→ **Action item**: The answer is to be the data below, written out in full and exactly.

→ **Source material**:

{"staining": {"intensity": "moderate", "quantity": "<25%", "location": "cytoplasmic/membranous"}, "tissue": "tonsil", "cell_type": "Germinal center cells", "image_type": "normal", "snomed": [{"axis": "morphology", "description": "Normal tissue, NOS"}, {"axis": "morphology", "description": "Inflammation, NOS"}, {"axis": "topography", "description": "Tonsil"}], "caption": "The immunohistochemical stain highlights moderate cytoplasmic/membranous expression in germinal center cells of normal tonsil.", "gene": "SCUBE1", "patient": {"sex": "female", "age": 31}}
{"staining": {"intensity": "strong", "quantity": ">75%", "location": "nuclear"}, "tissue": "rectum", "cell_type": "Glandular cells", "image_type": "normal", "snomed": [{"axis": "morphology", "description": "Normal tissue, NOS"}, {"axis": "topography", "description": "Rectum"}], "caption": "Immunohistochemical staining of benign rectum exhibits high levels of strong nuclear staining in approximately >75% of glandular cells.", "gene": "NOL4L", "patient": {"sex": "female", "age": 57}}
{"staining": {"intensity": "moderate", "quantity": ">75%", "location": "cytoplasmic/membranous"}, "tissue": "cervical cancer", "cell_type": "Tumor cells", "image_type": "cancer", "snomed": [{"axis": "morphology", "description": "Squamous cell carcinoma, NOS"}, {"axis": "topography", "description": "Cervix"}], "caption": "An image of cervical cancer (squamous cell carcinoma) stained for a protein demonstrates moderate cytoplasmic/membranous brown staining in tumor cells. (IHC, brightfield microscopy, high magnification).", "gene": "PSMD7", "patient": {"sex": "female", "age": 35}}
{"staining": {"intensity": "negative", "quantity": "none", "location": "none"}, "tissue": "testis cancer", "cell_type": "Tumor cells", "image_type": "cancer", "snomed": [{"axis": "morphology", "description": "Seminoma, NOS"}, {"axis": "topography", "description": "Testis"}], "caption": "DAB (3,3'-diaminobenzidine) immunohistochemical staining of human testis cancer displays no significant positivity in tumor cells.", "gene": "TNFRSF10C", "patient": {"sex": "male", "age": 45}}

→ **Result of the exercise**:
{"staining": {"intensity": "moderate", "quantity": "<25%", "location": "cytoplasmic/membranous"}, "tissue": "tonsil", "cell_type": "Germinal center cells", "image_type": "normal", "snomed": [{"axis": "morphology", "description": "Normal tissue, NOS"}, {"axis": "morphology", "description": "Inflammation, NOS"}, {"axis": "topography", "description": "Tonsil"}], "caption": "The immunohistochemical stain highlights moderate cytoplasmic/membranous expression in germinal center cells of normal tonsil.", "gene": "SCUBE1", "patient": {"sex": "female", "age": 31}}
{"staining": {"intensity": "strong", "quantity": ">75%", "location": "nuclear"}, "tissue": "rectum", "cell_type": "Glandular cells", "image_type": "normal", "snomed": [{"axis": "morphology", "description": "Normal tissue, NOS"}, {"axis": "topography", "description": "Rectum"}], "caption": "Immunohistochemical staining of benign rectum exhibits high levels of strong nuclear staining in approximately >75% of glandular cells.", "gene": "NOL4L", "patient": {"sex": "female", "age": 57}}
{"staining": {"intensity": "moderate", "quantity": ">75%", "location": "cytoplasmic/membranous"}, "tissue": "cervical cancer", "cell_type": "Tumor cells", "image_type": "cancer", "snomed": [{"axis": "morphology", "description": "Squamous cell carcinoma, NOS"}, {"axis": "topography", "description": "Cervix"}], "caption": "An image of cervical cancer (squamous cell carcinoma) stained for a protein demonstrates moderate cytoplasmic/membranous brown staining in tumor cells. (IHC, brightfield microscopy, high magnification).", "gene": "PSMD7", "patient": {"sex": "female", "age": 35}}
{"staining": {"intensity": "negative", "quantity": "none", "location": "none"}, "tissue": "testis cancer", "cell_type": "Tumor cells", "image_type": "cancer", "snomed": [{"axis": "morphology", "description": "Seminoma, NOS"}, {"axis": "topography", "description": "Testis"}], "caption": "DAB (3,3'-diaminobenzidine) immunohistochemical staining of human testis cancer displays no significant positivity in tumor cells.", "gene": "TNFRSF10C", "patient": {"sex": "male", "age": 45}}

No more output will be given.